The Great Depression
Causes and effects of the depression
- The wall street crash of 1929 is better known as Black Tuesday. This gloomy day was only the beginning of a ten year depression that began immediately after. It was caused by a tremendous amount of selling of stocks.
- The crash was not the only cause of the depression even though companies were making more money, the workers saw little to no increase in wages. Also people were only buying stocks in hope to sell it for a higher price. Another big issue was overproduction, which has been prevalent prior to the crash.
- The depression effected the lives of everyone and even people to come. A system was created to track the health of the economy because of the depression. It also made it harder for farmers and African Americans to prosper.
- The depression became worldwide because of WW1 which caused the need for debts to be paid. The prosperity of Europe was closely tied to the United States which turned into a problem. Due to an act of selfishness that was passed by congress known as the Hawley-Smoot Tariff, the world sank into a deeper depression because trade reduced even more. As a continuing effect , the Dawes Plan could no longer continue so Hoover proposed a moratorium.
- After neglecting the needs of farmers the government wanted to help support them in order to improve the economy. Then the RFC was created in an effort to stabilize key businesses. Democrats felt as if it would only help the rich.
- Farmers tried to reverse the process by stopping the entire crop of grain harvested from reaching the market. Another instance of protest when veterans tried to get congress to pass the bonus bill. violence broke out which lead to Hoover sending the army and it made people view him negatively.
- Hoover was re-elected as a candidate for presidency but lost to Franklin D. Roosevelt because he symbolized the change society needed. Hoover was known as a lame-duck because of his helplessness towards the depression.
President Hoover Visits Detroit
Franklin D. Roosevelt's New Deal
- F.D.R was a distant cousin of Theodore Roosevelt who was Republican. F.D.R. was paralyzed by polio in 1921 but continued to run the country. His wife Eleanor was just as captivating. She became the most active first lady in history giving speeches, writing news paper columns and traveling the country.
- The New Deal Philosophy was based around the tasks to relieve, recover, and recover. These were known as the three r's. Roosevelt's advisors were also one of a kind ranging from many different ethnicities and including women.
- During only 100 days of his presidency, he passed more bills than any other president. F.D.R continued to reform the economy by repealing prohibition which lessened crime also. He also instituted numerous relief programs to better stabilize the people and economy.

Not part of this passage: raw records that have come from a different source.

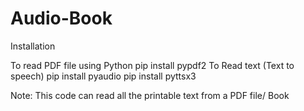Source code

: # Audio-Book

Installation

To read PDF file using Python pip install pypdf2 To Read text (Text to speech) pip install pyaudio pip install pyttsx3

Note:
This code can read all the printable text from a PDF file/ Book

- Roosevelt improved on previous acts by adding to them. for example, he added the CWA to the PWA in order to hire laborers for temporary construction jobs.
The New Deal: Crash Course US History #34
The Second New Deal
- Relief programs took another step forward with the creation of WPA which created 3.4 million jobs in a year.
- When the Wagner Act passed it allowed for workers to be a part of unions and for the unions to collectively bargain on behalf of the workers. A revenue tax was installed which taxed the wealthy few harder than the normal citizens.
- Social Security was a major act that made provisions for people retired over the age of 65 and also workers who have lost their job or disabled.
- In 1936 Roosevelt was re-elected with flying colors. He ran against Alfred London who agreed with F.D.R. but felt as he was spending too much money.